## PROVIDED ENTRIES
Segment Open

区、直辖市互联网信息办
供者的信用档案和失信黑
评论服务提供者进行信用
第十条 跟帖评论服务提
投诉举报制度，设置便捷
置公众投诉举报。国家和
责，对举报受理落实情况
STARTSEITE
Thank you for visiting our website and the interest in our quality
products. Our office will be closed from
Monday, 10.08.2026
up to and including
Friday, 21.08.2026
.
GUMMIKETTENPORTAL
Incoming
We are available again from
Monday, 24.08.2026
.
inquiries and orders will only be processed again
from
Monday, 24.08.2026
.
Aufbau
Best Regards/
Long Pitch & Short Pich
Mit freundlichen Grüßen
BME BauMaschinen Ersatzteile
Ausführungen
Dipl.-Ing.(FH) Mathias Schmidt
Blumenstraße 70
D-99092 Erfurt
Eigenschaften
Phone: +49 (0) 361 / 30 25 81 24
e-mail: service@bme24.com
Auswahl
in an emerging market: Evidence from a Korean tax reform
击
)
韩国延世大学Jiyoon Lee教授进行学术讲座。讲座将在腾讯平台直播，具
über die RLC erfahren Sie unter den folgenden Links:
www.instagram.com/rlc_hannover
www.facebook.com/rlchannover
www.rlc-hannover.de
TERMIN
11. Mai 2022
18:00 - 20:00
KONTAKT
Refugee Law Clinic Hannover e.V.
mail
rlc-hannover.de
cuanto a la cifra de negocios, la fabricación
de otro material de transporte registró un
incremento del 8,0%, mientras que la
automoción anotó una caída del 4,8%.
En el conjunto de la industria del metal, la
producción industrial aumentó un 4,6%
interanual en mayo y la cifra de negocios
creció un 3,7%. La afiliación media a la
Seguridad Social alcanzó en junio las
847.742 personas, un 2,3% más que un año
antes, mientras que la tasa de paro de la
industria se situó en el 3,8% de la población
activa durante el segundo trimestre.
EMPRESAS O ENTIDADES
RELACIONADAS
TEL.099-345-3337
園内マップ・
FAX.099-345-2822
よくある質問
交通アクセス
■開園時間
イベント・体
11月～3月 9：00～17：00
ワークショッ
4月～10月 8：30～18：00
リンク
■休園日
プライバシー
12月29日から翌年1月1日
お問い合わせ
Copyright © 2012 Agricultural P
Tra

Segment Closed
Segment Open

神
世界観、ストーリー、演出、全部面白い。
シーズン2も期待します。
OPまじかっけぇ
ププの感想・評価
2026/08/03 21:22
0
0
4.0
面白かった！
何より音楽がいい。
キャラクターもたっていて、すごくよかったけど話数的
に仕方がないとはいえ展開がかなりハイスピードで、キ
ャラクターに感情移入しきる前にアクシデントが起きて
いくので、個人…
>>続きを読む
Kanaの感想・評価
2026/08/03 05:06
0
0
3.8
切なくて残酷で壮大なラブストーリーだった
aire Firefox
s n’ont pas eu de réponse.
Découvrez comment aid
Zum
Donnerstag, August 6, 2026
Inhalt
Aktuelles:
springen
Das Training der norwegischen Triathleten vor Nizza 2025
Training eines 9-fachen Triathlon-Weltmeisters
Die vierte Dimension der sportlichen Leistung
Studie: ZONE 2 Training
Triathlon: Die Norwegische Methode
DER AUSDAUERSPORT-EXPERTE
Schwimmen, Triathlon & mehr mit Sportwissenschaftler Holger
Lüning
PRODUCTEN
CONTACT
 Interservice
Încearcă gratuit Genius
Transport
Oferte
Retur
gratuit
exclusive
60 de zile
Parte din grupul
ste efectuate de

Segment Closed
Segment Open

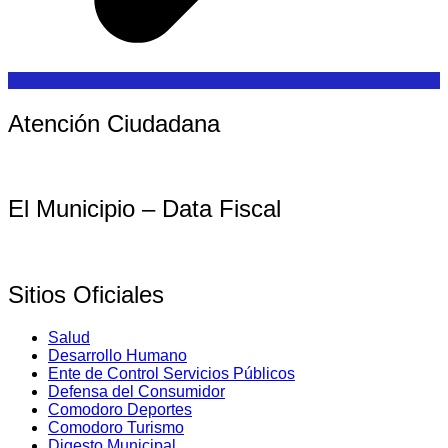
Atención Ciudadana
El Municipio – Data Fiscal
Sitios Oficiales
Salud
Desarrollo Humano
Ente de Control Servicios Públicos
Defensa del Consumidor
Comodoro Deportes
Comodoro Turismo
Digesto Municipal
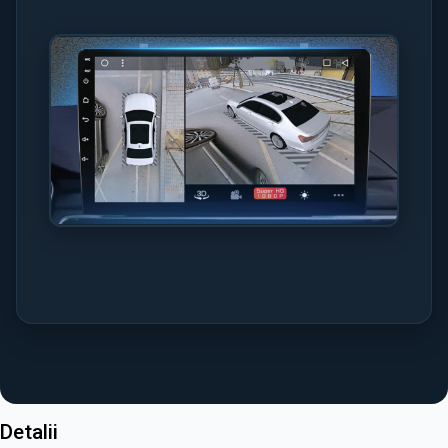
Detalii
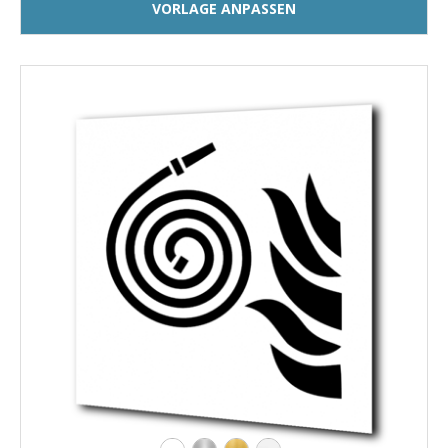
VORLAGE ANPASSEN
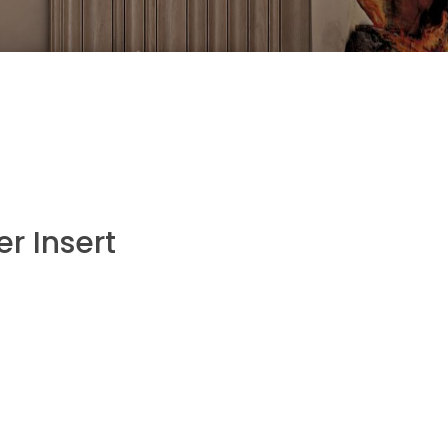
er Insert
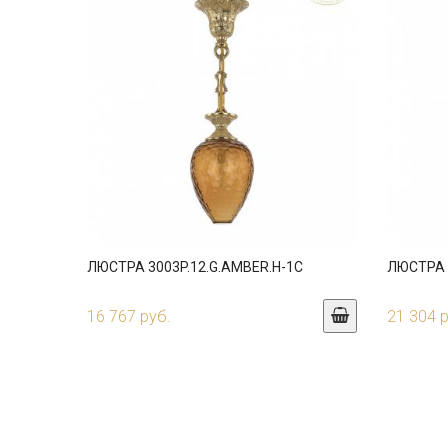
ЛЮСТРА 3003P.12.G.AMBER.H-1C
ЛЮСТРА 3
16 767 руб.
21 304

Segment Closed

Find each line in the listing that contains the string "Training" with matching case, and copy those lines out.

Das Training der norwegischen Triathleten vor Nizza 2025
Training eines 9-fachen Triathlon-Weltmeisters
Studie: ZONE 2 Training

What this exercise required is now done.